You were very lucky and very, very stupid
, I was told over and over and over that day.

“You're lucky there wasn't a train coming!” Josh's voice says, pulling me back into the present. My eyes refocus on his bedroom ceiling. He's still laughing. I had stopped.

“Am I?” I accidentally say out loud. If there had been a train coming, then I would have been killed or at least seriously and irreparably injured. And 542 days later I would have been lying in either a grave or a hospital somewhere, rotting away or hooked up to machines and not in my bed with Kevin in the next room and me thinking he was the greatest person in the entire world, incapable of hurting me in any way, because, after all, he had saved the day. Maybe if that day never happened, maybe I wouldn't have become so smitten, so pathetically infatuated. Maybe I wouldn't have flirted with him over a game of Monopoly earlier that night. And maybe I would've screamed when I found him in my bed at 2:48 in the morning, instead of doing nothing at all. And maybe it was essentially all my fault for acting like I liked him, for actually liking him.

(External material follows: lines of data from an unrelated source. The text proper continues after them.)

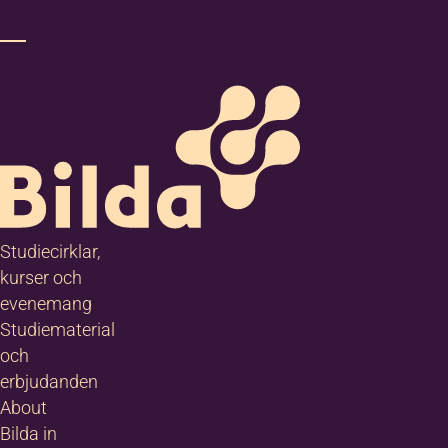
Studiecirklar,
kurser och
evenemang
Studiematerial
och
erbjudanden
About
Bilda in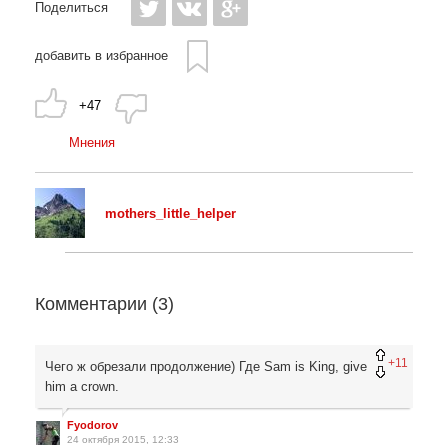
Поделиться
добавить в избранное
+47
Мнения
mothers_little_helper
Комментарии (
3
)
+11
Чего ж обрезали продолжение) Где Sam is King, give
him a crown.
Fyodorov
24 октября 2015, 12:33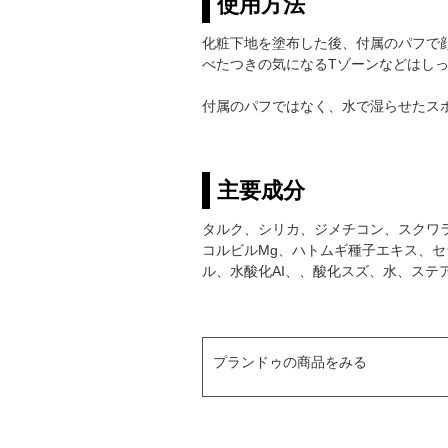
使用方法
化粧下地を塗布した後、付属のパフで
べたつきの気になるTゾーンなどはし
付属のパフではなく、水で湿らせたス
主要成分
タルク、シリカ、ジメチコン、スクワ
コルビルMg、ハトムギ種子エキス、セ
ル、水酸化AI、、酸化スズ、水、ス
プランドゥの商品をみる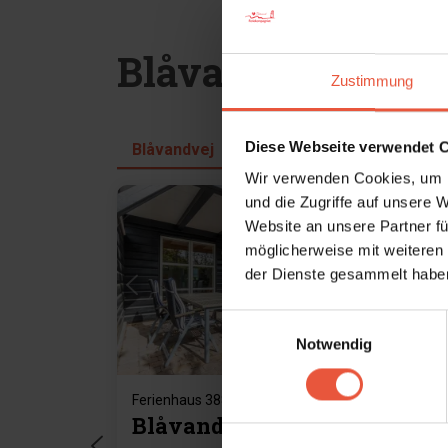
Blåvandvej in Bl
Zustimmung
Diese Webseite verwendet 
Blåvandvej
Wir verwenden Cookies, um I
und die Zugriffe auf unsere 
Website an unsere Partner fü
möglicherweise mit weiteren
Lädt ...
der Dienste gesammelt haben
Einwilligungsauswahl
Notwendig
Ferienhaus 388 • Blåvand
Feri
Blåvandvej 49A,
Bl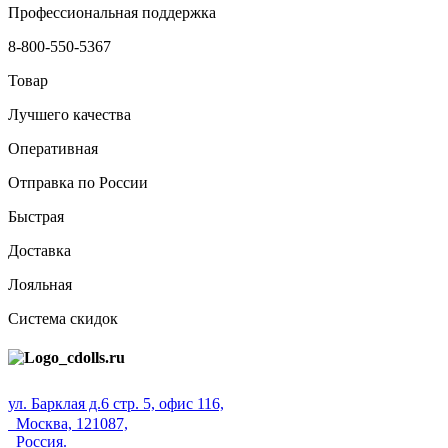
Профессиональная поддержка
8-800-550-5367
Товар
Лучшего качества
Оперативная
Отправка по России
Быстрая
Доставка
Лояльная
Система скидок
ул. Барклая д.6 стр. 5, офис 116,
Москва, 121087,
Россия.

“Of course you are,” I hear a dim voice say through the fog in my mind. But now his face has changed to serious. I can't remember the last thing either of us said.

“I am what?” I ask.

“Lucky!” he says impatiently.

“Oh, right. Yeah, I know.”

“Then why would you even say that? That's not funny.”

“I know.”

“It's really not. I hate when you say stuff like that.”

“Okay, I know!” I snap at him.

He doesn't say anything, but I can tell he's mad. Mad because I'm always getting upset with him for no reason, saying fucked-up things, or just being generally weird. He doesn't say anything else. He just rolls away and lies there next to me. Now he's the one staring at the ceiling and I'm the one on my side, facing him, wanting him to look at me. I put my head on his chest, try to pretend things are okay still, pretend I'm not a freak. Reluctantly, he puts his arm around me. But I can't take the silence, can't take the thought of him being mad.

So I whisper, “Tell me another secret.”

But he's quiet.

After a while, a very painfully silent while, I think maybe he has fallen asleep, so I pretend to be sleeping too. But then I feel him press his face into my hair and breathe. Quietly, almost inaudibly, he whispers, “I love you.” His big secret. I squeeze my eyes shut as tight as I can and pretend not to hear—pretend not to care.

After I'm sure he's really fallen asleep, I sneak out as quietly as possible.

“SO WHAT ARE WE
gonna do for your birthday this year, Edy?” Mara asks me at my locker after school the next day.

“I don't know. Let's just go out to eat or something,” I tell her as I pack up my things for homework.

“Oh my God, Edy. Look, look, look,” Mara says quietly, barely moving her mouth, smacking me in the arm over and over.

“What?” I turn around. Josh is walking down the hall, headed straight for us. “Oh God,” I mutter under my breath.